§ Your task
Please return all lines from the records below that include the string "Chromecast".
________________________________________
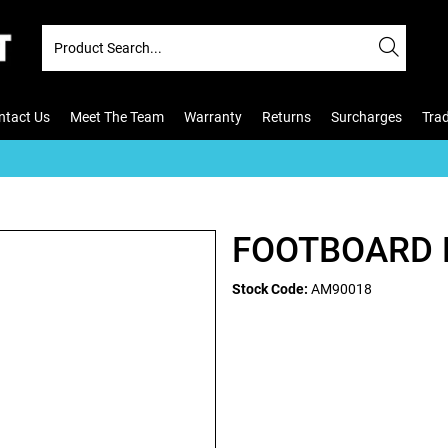
ntact Us
Meet The Team
Warranty
Returns
Surcharges
Tra
FOOTBOARD 
Stock Code:
AM90018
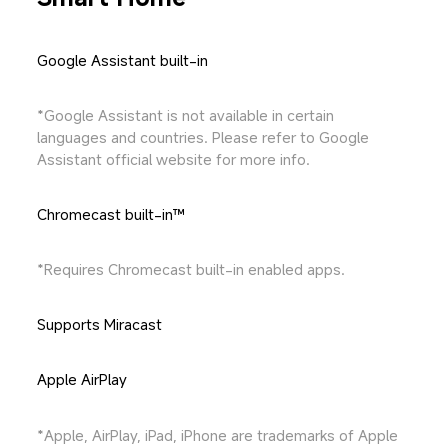
Google Assistant built-in
*Google Assistant is not available in certain 
languages and countries. Please refer to Google 
Assistant official website for more info.
Chromecast built-in™
*Requires Chromecast built-in enabled apps.
Supports Miracast
Apple AirPlay
*Apple, AirPlay, iPad, iPhone are trademarks of Apple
________________________________________
§ Problem solution
Chromecast built-in™
*Requires Chromecast built-in enabled apps.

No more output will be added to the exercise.